Furthermore, the coding system in the CPRD GOLD is not granular enough to distinguish between different types of fractures (e.g., minimal trauma fractures with vs without osteoporosis, or fractures by external force). We accept that separating out osteoporosis and fractures should be included in future studies, where this is possible. This was out of scope of the current study.

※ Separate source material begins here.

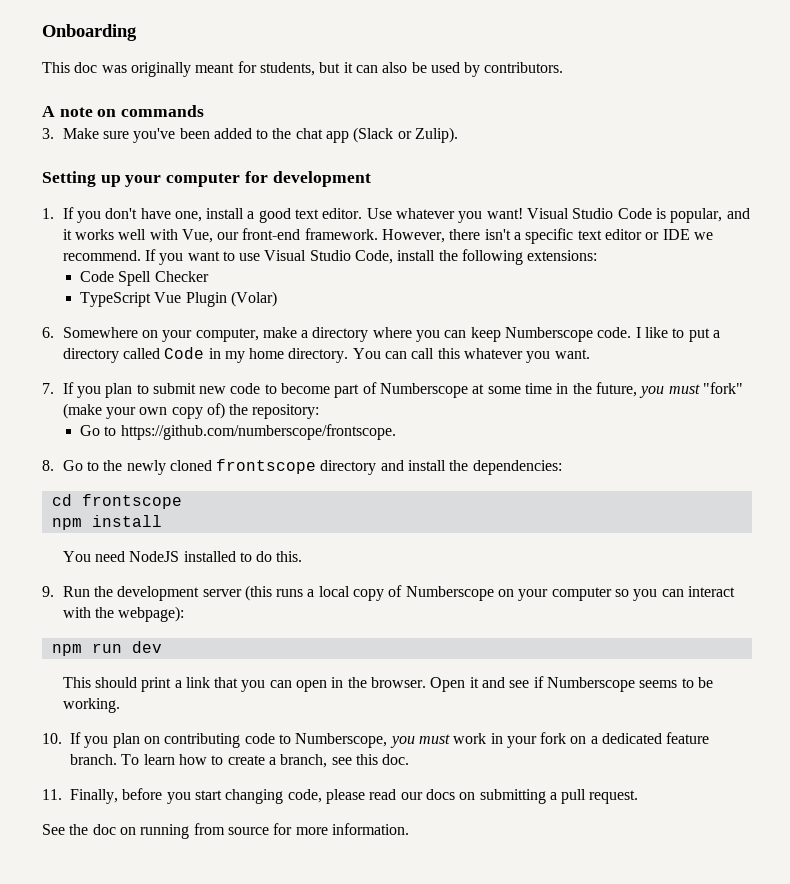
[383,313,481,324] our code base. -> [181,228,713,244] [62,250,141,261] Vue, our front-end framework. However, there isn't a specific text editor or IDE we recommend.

Although index dates were aligned between the SCS and non-SCS groups and accounted for several confounders in the adjusted analyses (age, sex, CCI, number of days of available data up to first SCS prescription, and BMI), there is the potential for residual confounding from unrecognized and/or unmeasured factors, including the presence of comorbid conditions that frequently require corticosteroids that are not measured by the CCI (e.g., allergies). There could also be bias in the identification for certain outcomes in the SCS arm as patients may be more likely to be screened for these conditions while receiving SCS (e.g., type 2 diabetes and osteoporosis). Other limitations include small patient numbers for some analyses, and drugs such as biologics, which are prescribed in the specialist setting, not being routinely available in the CPRD and therefore not included in this study.

Conclusions

In patients with SLE in the UK, there is a higher burden of adverse clinical outcomes and greater use of healthcare resources in SCS users, especially among patients receiving high SCS dosages, compared with non-SCS users. This could, in part, also be due to higher disease activity in this group or higher comorbidity burden potentially increasing SCS use and thus adverse outcomes. The lower incidence of adverse clinical outcomes in the non- and low-SCS groups than in the SCS users group may indicate the need for SCS-sparing efficacy in SLE treatment. Awareness of SCS-related adverse clinical outcomes and their burden on the patient and the healthcare system is an important consideration for patients with SLE, and future patient management should identify SCS-sparing treatment strategies early in the treatment pathway.